**TASK:**
Restate the data that follows exactly as it stands, beginning with the first line and ending with the line that contains "чения все же".

**SUPPLIED RECORDS:**
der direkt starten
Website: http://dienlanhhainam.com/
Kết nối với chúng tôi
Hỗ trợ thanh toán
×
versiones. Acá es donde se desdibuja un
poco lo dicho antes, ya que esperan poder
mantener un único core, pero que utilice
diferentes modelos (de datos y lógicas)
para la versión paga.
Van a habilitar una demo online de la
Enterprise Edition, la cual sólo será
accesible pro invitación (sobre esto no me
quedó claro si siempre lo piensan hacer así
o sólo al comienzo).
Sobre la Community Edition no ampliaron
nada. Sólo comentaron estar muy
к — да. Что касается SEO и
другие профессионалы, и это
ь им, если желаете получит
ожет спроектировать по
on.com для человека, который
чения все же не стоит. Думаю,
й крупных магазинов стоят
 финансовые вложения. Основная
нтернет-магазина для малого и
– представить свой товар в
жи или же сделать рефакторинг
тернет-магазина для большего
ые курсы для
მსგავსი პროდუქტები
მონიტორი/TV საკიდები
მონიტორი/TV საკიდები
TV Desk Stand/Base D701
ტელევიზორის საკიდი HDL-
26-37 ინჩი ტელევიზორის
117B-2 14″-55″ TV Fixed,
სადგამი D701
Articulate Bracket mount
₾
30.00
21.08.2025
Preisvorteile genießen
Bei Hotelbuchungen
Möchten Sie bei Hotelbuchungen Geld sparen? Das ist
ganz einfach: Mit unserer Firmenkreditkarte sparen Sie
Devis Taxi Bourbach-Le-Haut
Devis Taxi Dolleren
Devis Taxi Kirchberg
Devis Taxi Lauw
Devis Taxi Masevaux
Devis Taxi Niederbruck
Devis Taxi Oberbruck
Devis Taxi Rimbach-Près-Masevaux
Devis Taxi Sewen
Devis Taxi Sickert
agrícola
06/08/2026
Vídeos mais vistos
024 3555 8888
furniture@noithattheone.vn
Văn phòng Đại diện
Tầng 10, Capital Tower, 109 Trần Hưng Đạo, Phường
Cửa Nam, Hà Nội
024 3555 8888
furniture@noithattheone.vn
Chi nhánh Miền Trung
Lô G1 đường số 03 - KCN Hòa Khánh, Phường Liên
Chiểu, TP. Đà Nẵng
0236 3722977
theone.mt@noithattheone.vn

**FINISHED TASK:**
der direkt starten
Website: http://dienlanhhainam.com/
Kết nối với chúng tôi
Hỗ trợ thanh toán
×
versiones. Acá es donde se desdibuja un
poco lo dicho antes, ya que esperan poder
mantener un único core, pero que utilice
diferentes modelos (de datos y lógicas)
para la versión paga.
Van a habilitar una demo online de la
Enterprise Edition, la cual sólo será
accesible pro invitación (sobre esto no me
quedó claro si siempre lo piensan hacer así
o sólo al comienzo).
Sobre la Community Edition no ampliaron
nada. Sólo comentaron estar muy
к — да. Что касается SEO и
другие профессионалы, и это
ь им, если желаете получит
ожет спроектировать по
on.com для человека, который
чения все же не стоит. Думаю,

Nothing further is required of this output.